Both abiotic (salinity, ion availability) and biotic (predation) environmental factors were envisioned as the main selective force behind the repeated, independent lateral plate reduction observed in the species. However, experimental tests have started to accumulate only recently. It has been shown at both phenotypic and genetic levels that low number of lateral plates is beneficial in freshwater even in the absence of predation. There is experimental evidence showing that insect predators (highly abundant in freshwater) select against body armour in sticklebacks. However, the hypothesis postulated by Thomas Reimchen in 1992 (Evolution 46:1124-1230), predicting (i) a selective advantage for high plate number in pelagic habitats (where fish cannot hide) due to protection against toothed predators, and (ii) a selective advantage for low plate number in benthic habitats (where refuges are available) due to increased maneuverability and fast-start performance, has never been experimentally tested.
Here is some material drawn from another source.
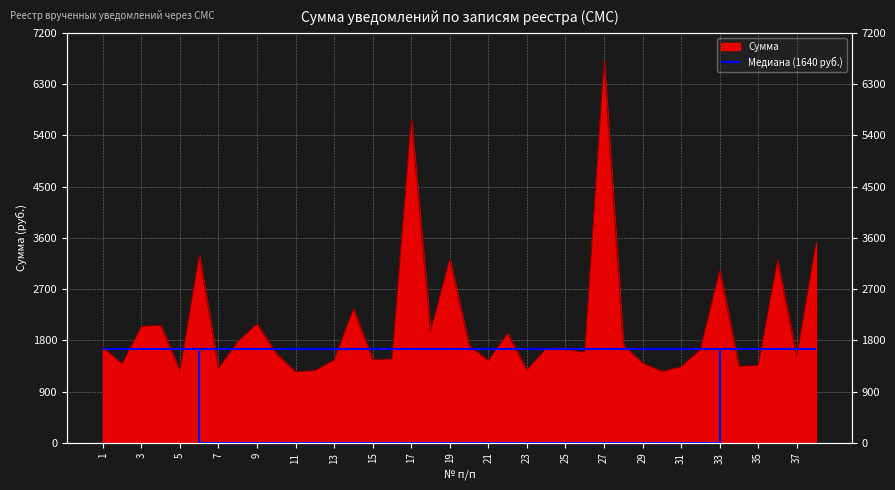

Rank the categories by value from highest to lowest.

27, 17, 38, 6, 19, 36, 33, 14, 9, 4, 3, 18, 22, 8, 28, 20, 1, 24, 32, 25, 26, 10, 37, 16, 15, 13, 21, 29, 2, 35, 34, 31, 7, 23, 12, 5, 30, 11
Here, we set up an experiment with laboratory-reared predator-naive threespine sticklebacks and their common predators (pike, Esox lucius) to compare piscine predation induced selection on morphology in the absence / presence of refuge. The results fully supported Reimchen’s hypothesis: pikes selected against low plate number in the absence and against high plate number in the presence of refuge. In addition, we found that irrespective of refuge availability, survival was negatively correlated to caudal peduncle length.
Our results support another selective force behind the decrease in threespine stickleback lateral plate number following freshwater invasions, and provide an example of the context-dependent value of an antipredatory trait.
Leinonen T, Herczeg G, Cano JM, Merilä J 2011 Predation-imposed selection on threespine stickleback (Gasterosteus aculeatus) morphology: a test of the refuge use hypothesis. Evolution, in press.